Licad admitted to her Filipino fan that the Brahms concerto was one of the toughest in the repertoire. “Playing that is like climbing a mountain, but you are instantly rewarded because the music is so profound,” she told Lara, who watched the Licad concerts for two successive nights.
With Lea and Lisa
Licad is headed for the Philippines next month, before her Boston engagement, to perform with Philippine Broadway star Lea Salonga and prima ballerina Lisa Macuja Elizalde, with conductor Gerard Salonga and the Filharmonika orchestra on March 17 at the CCP Main Theater.
The two latest CDs of Licad with celebrated German cellist Alban Gerhardt—Casals Encores and Faure Cello Sonatas—continue to receive rave notices.
British music critic Andrew Clements wrote that Gerhardt’s account of Fauré’s two cello sonatas, both late works, repaid careful listening.

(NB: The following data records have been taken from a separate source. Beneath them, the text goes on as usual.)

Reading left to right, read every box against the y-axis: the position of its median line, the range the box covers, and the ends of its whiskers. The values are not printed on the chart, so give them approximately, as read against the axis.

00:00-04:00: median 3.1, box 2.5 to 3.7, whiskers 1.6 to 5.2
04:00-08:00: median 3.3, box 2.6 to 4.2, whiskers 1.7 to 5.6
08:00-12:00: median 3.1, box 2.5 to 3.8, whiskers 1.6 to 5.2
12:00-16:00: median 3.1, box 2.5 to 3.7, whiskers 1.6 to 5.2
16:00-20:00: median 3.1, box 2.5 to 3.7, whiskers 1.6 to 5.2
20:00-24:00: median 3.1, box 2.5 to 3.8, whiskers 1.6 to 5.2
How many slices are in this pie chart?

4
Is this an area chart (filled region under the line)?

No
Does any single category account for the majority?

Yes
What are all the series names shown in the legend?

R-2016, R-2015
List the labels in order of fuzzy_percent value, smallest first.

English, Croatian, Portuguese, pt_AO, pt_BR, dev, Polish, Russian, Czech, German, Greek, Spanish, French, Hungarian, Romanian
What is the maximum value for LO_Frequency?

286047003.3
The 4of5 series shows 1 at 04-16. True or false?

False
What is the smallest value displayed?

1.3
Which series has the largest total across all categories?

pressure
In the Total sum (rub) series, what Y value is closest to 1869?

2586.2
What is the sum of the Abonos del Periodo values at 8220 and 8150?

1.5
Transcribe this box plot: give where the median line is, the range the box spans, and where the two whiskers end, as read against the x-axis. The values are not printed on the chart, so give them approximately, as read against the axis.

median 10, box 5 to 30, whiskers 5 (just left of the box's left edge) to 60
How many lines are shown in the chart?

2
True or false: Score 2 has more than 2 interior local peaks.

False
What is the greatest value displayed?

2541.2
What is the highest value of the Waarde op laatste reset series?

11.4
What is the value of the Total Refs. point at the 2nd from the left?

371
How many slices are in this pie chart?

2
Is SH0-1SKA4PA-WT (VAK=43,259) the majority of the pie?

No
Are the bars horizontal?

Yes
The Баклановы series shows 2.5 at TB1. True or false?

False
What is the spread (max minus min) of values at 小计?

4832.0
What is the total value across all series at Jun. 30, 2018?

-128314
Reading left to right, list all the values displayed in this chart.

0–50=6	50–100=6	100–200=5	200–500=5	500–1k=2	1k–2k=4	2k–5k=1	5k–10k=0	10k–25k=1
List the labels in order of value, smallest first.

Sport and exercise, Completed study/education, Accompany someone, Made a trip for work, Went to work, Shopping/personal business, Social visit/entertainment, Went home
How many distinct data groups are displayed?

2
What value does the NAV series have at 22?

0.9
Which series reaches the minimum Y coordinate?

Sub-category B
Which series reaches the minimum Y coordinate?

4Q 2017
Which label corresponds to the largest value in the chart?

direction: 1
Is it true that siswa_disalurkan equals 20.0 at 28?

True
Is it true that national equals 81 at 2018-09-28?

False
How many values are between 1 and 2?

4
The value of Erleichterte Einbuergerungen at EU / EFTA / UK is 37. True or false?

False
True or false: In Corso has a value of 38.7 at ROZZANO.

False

“Like the works themselves, his playing and that of the pianist Cecile Licad is full of subtleties, the half-tones and inflections that make the chamber music of Fauré’s final decade so elusive and fragile. Nothing here is forced or made to conform; whether it’s the urgent outpourings of the first movement of the D Minor Sonata, Op. 109, or the utterly different slow movement of the G Minor, Op. 117, the pacing seems perfectly natural, the coloring distinctive.”
Another British music critic, Jeoffrey Norris, wrote: “A gorgeous performance of the well-known Élégie comes as the first of the five ‘encores’ on this magnificent disc devoted for the most part to Fauré’s two cello sonatas, the D Minor, composed in 1917, and the G Minor from 1921. The passion and sorrowful rapture that Alban Gerhardt and Cecile Licad bring to the Élégie are complemented by the yearning ardor of a Romance, the virtuoso flutter and bustle of Papillon, the lyrical sweep of the Sérénade and the delicate lilt of the Sicilienne, which is also familiar in orchestral guise.”
Cecile Licad performs with Broadway star Lea Salonga and Filipino prima ballerina Lisa Macuja Elizalde on March 17, at the CCP Main theater. She will also perform on March 22 at the Holy Angel University in Angeles City and in Cebu City.